(Source records)
━━━━━━━━━━━━━━━━

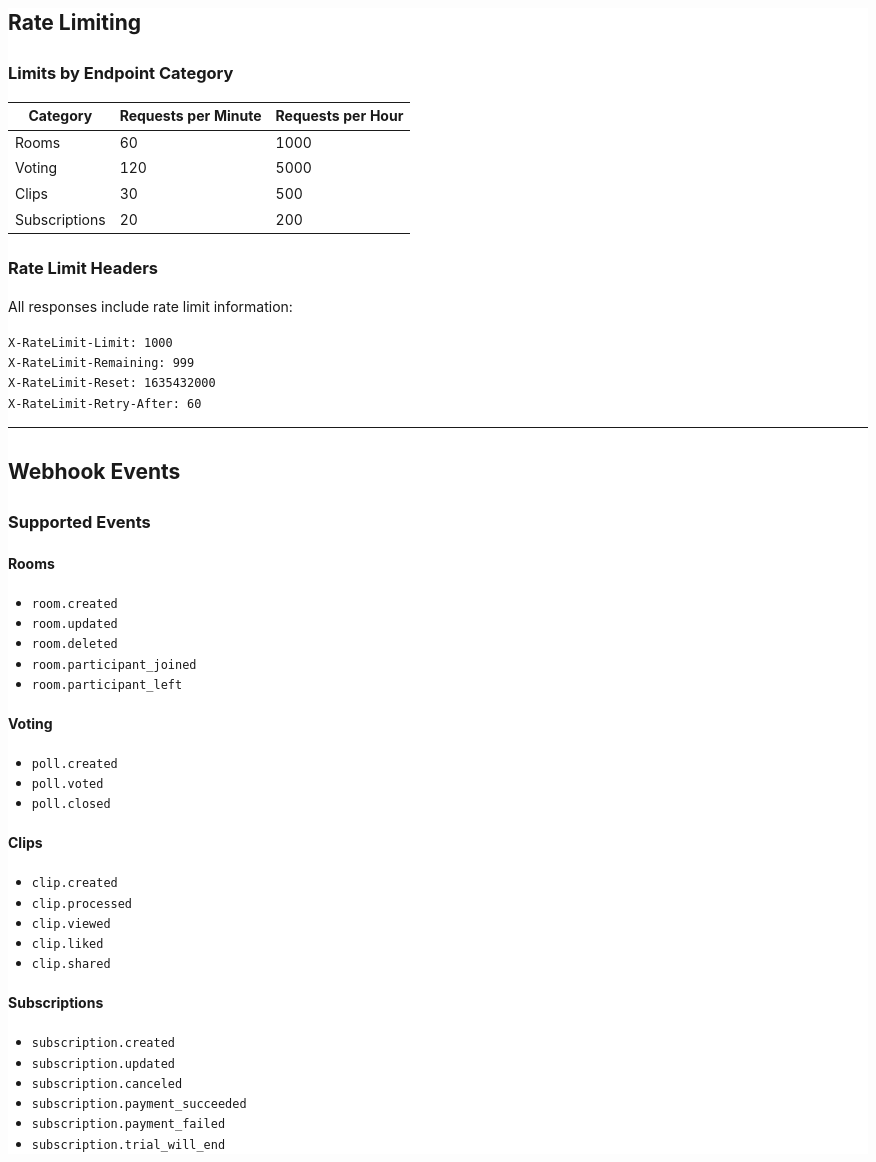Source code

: 
## Rate Limiting

### Limits by Endpoint Category

| Category | Requests per Minute | Requests per Hour |
|----------|---------------------|-------------------|
| Rooms | 60 | 1000 |
| Voting | 120 | 5000 |
| Clips | 30 | 500 |
| Subscriptions | 20 | 200 |

### Rate Limit Headers

All responses include rate limit information:

```
X-RateLimit-Limit: 1000
X-RateLimit-Remaining: 999
X-RateLimit-Reset: 1635432000
X-RateLimit-Retry-After: 60
```

---

## Webhook Events

### Supported Events

#### Rooms
- `room.created`
- `room.updated`
- `room.deleted`
- `room.participant_joined`
- `room.participant_left`

#### Voting
- `poll.created`
- `poll.voted`
- `poll.closed`

#### Clips
- `clip.created`
- `clip.processed`
- `clip.viewed`
- `clip.liked`
- `clip.shared`

#### Subscriptions
- `subscription.created`
- `subscription.updated`
- `subscription.canceled`
- `subscription.payment_succeeded`
- `subscription.payment_failed`
- `subscription.trial_will_end`
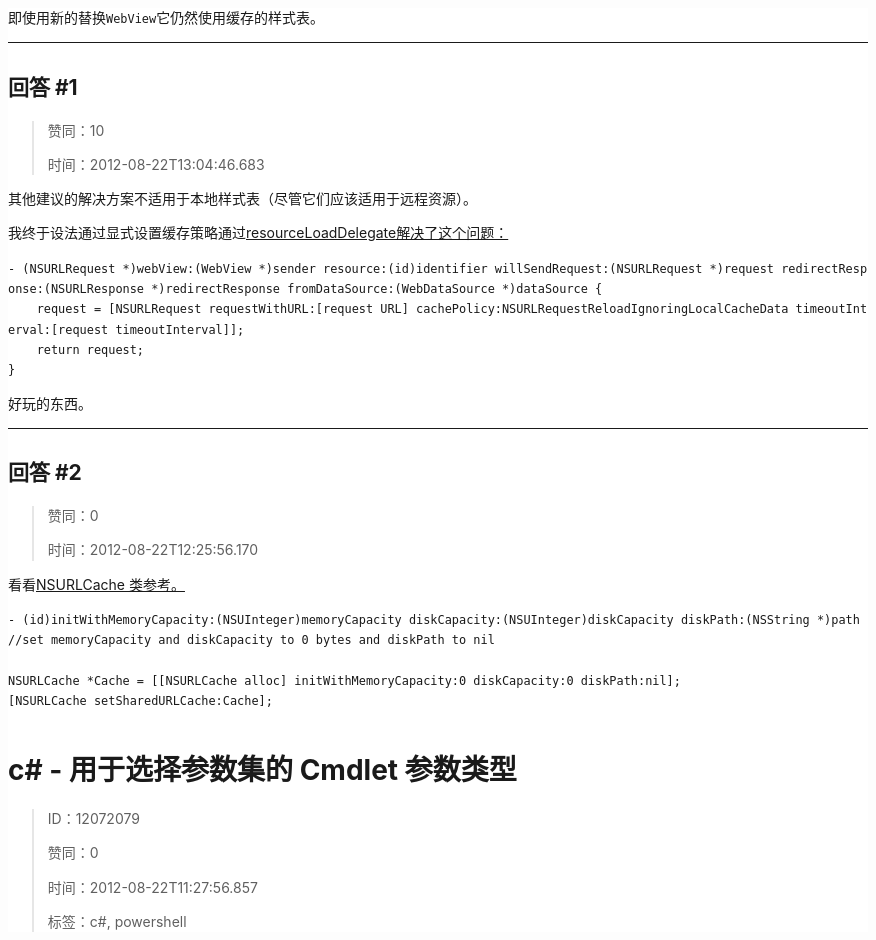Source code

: 即使用新的替换`WebView`它仍然使用缓存的样式表。

* * *

## 回答 #1

> 赞同：10
> 
> 时间：2012-08-22T13:04:46.683

其他建议的解决方案不适用于本地样式表（尽管它们应该适用于远程资源）。

我终于设法通过显式设置缓存策略通过[resourceLoadDelegate解决了这个问题：](https://developer.apple.com/library/mac/#documentation/Cocoa/Reference/WebKit/Protocols/WebResourceLoadDelegate_Protocol/Reference/Reference.html#//apple_ref/doc/uid/TP40003836)

```
- (NSURLRequest *)webView:(WebView *)sender resource:(id)identifier willSendRequest:(NSURLRequest *)request redirectResponse:(NSURLResponse *)redirectResponse fromDataSource:(WebDataSource *)dataSource {
    request = [NSURLRequest requestWithURL:[request URL] cachePolicy:NSURLRequestReloadIgnoringLocalCacheData timeoutInterval:[request timeoutInterval]];
    return request;
} 
```

好玩的东西。

* * *

## 回答 #2

> 赞同：0
> 
> 时间：2012-08-22T12:25:56.170

看看[NSURLCache 类参考。](http://developer.apple.com/library/mac/#documentation/Cocoa/Reference/Foundation/Classes/NSURLCache_Class/Reference/Reference.html)

```
- (id)initWithMemoryCapacity:(NSUInteger)memoryCapacity diskCapacity:(NSUInteger)diskCapacity diskPath:(NSString *)path 
//set memoryCapacity and diskCapacity to 0 bytes and diskPath to nil

NSURLCache *Cache = [[NSURLCache alloc] initWithMemoryCapacity:0 diskCapacity:0 diskPath:nil];
[NSURLCache setSharedURLCache:Cache]; 
```

# c# - 用于选择参数集的 Cmdlet 参数类型

> ID：12072079
> 
> 赞同：0
> 
> 时间：2012-08-22T11:27:56.857
> 
> 标签：c#, powershell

━━━━━━━━━━━━━━━━

● BRIEF
Determine how many lines above contain "Subscriptions" and respond with that number only.

● EXERCISE RESPONSE
2